Procter & Gamble (PG)
- The consumer staples giant lost value as investors anticipated weaker consumer demand.
- Rising costs for raw materials also weighed on profit margins.
- The stock dropped around 1.3%, showing vulnerability even in defensive sectors.
ExxonMobil (XOM)
- ExxonMobil faced pressure from fluctuating oil prices and global energy demand concerns.
- Energy sector volatility contributed to a decline of about 1% in its shares.
Chevron (CVX)
- Chevron also saw losses due to market uncertainty and lower-than-expected production forecasts.
- Shares fell approximately 0.9%, reflecting challenges in the energy market.
How did economic data influence trading today?
The ADP private payrolls report showed a slowdown in job growth. This surprised many investors who were expecting stronger hiring numbers.
Why is this important? Employment is a key indicator of economic health. When job growth slows, consumers may spend less, which can reduce corporate profits. Lower profits can weigh on stock prices.
Investors reacted by selling some stocks, particularly in sectors sensitive to consumer spending. This contributed to the decline in the Dow and S&P 500, even as tech stocks held up.
Are safe-haven assets becoming popular?
Yes. As stock markets experience uncertainty, investors often move money into safer assets.
Today, gold prices reached a record high, and U.S. Treasury yields fell. Gold is considered a safe investment when confidence in the economy drops. Falling yields on government bonds indicate that investors are seeking safety.
This trend shows that while some investors take risks in stocks, others prefer protection against volatility. If uncertainty continues, safe-haven assets could keep attracting money in the coming weeks.
What happened with ETFs today?
Exchange-traded funds (ETFs) offer a way to track broad markets. Today, they also reflected cautious trading.

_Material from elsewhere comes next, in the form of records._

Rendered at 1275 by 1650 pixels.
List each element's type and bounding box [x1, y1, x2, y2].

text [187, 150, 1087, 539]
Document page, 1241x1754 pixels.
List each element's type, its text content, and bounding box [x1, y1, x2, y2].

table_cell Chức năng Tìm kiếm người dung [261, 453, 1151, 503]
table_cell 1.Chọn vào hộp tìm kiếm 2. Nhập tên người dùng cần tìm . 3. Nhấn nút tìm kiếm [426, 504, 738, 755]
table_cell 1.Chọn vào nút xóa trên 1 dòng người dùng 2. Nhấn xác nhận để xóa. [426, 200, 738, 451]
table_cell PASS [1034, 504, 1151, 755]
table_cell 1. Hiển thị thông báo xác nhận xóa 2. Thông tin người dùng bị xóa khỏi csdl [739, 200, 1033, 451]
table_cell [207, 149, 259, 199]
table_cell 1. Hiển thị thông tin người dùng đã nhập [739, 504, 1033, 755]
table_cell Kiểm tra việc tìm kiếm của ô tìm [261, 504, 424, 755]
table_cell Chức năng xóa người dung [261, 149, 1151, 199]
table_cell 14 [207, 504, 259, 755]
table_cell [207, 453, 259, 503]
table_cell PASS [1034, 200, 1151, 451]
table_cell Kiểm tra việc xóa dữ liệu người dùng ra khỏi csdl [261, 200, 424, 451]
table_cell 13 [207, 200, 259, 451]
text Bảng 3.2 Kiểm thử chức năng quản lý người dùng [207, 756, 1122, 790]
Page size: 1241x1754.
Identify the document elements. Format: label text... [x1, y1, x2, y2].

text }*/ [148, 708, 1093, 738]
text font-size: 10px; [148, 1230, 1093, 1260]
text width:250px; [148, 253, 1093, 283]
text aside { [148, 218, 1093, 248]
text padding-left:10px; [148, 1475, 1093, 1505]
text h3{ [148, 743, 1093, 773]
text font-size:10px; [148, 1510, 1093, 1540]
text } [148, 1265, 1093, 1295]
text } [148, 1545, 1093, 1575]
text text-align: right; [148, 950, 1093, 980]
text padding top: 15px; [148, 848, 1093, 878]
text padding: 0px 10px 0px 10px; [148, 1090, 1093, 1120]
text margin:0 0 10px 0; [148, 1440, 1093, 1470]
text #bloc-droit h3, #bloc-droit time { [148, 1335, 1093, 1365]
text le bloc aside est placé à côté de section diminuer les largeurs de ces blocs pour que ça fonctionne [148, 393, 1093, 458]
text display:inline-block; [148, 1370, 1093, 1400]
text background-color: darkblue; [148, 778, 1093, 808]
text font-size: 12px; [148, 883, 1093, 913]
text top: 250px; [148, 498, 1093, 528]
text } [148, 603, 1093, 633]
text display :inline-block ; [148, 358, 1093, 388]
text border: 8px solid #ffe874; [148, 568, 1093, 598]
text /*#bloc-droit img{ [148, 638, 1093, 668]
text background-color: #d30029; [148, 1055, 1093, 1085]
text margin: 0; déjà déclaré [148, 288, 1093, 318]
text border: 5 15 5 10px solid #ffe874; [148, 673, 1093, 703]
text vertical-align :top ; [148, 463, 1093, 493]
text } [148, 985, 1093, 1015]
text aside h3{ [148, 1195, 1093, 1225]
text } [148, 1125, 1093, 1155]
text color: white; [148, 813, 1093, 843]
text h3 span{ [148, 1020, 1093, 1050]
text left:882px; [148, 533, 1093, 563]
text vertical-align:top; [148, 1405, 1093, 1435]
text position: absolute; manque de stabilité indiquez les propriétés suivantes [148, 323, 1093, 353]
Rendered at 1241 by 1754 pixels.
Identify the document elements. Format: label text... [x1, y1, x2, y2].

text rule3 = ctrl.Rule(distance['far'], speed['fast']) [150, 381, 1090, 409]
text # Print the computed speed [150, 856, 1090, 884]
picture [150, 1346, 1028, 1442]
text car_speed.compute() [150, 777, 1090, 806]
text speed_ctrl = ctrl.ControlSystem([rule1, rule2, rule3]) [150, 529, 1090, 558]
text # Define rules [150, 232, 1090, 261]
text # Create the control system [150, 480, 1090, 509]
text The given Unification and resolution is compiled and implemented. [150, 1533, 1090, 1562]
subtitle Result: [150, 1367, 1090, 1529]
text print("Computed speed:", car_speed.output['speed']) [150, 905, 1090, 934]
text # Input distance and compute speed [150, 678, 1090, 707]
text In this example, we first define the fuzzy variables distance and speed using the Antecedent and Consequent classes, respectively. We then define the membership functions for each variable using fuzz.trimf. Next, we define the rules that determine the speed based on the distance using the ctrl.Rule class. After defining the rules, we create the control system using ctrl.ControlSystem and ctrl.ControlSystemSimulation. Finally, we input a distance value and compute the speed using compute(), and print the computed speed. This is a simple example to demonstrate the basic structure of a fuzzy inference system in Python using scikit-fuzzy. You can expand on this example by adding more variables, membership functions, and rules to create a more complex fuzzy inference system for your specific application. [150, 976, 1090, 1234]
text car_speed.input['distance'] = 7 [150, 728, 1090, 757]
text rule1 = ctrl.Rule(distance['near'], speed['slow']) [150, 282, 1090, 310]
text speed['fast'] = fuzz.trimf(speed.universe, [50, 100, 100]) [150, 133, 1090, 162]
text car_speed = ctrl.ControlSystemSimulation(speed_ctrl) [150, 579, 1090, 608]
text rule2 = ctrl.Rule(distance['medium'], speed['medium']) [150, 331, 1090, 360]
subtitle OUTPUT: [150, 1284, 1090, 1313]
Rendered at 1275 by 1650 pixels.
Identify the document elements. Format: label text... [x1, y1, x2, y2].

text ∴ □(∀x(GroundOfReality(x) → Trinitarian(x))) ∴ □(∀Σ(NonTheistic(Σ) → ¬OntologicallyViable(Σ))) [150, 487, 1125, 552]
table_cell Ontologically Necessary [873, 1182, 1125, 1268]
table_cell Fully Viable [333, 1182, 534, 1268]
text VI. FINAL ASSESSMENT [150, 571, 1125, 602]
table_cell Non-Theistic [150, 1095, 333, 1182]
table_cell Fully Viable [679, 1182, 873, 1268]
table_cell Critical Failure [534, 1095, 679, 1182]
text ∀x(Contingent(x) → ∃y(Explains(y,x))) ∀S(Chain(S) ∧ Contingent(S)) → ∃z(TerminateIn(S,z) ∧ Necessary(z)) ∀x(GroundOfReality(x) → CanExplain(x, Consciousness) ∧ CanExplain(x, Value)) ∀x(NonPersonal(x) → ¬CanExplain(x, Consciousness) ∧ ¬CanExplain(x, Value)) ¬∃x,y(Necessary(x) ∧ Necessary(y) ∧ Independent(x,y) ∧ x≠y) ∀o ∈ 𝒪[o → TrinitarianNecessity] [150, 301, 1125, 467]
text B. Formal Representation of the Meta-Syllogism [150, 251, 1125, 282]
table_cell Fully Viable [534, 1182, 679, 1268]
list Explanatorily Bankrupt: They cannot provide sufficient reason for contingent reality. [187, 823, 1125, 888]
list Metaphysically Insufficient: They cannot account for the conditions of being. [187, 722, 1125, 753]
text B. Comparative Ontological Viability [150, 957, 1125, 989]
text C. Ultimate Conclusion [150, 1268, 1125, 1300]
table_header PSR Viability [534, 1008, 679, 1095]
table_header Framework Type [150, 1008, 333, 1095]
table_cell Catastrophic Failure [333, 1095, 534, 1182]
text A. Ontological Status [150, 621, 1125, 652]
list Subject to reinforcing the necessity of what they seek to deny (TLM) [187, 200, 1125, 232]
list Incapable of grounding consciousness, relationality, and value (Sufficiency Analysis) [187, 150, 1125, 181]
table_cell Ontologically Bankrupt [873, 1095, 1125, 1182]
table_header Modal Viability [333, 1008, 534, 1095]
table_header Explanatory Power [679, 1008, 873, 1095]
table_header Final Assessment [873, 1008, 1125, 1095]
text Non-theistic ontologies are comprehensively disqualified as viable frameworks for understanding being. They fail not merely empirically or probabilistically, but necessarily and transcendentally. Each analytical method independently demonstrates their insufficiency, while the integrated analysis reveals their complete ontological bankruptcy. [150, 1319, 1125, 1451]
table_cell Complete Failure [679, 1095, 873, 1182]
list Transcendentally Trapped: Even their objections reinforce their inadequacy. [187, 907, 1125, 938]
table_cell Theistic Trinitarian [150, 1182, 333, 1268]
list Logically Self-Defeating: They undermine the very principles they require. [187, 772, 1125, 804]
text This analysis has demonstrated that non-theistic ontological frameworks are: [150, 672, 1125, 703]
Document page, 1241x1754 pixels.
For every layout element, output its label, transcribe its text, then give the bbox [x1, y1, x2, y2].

- SPDR S&P 500 ETF (SPY) dropped slightly to $665.40, down 0.12%.
- SPDR Dow Jones ETF (DIA) held mostly steady at $463.81, up 0.02%.
- Invesco QQQ ETF (QQQ) fell slightly to $599.95, down 0.07%.
Even small changes in ETFs can signal market sentiment. Investors often watch these funds to gauge overall trends rather than individual stocks.
Which sectors and stocks led the gains or losses?
Not all sectors reacted the same way.
Winners: Technology and healthcare led some gains. Companies like Nike, Merck, and Amgen saw their shares rise, benefiting from positive earnings and investor interest.
Losers: Retail, banking, and some consumer staples struggled. Stocks like Walmart and JPMorgan Chase fell, weighed down by caution around consumer spending and economic uncertainty.
Sector performance shows that not all parts of the market move together. Even during broad declines, there are opportunities for growth in specific areas.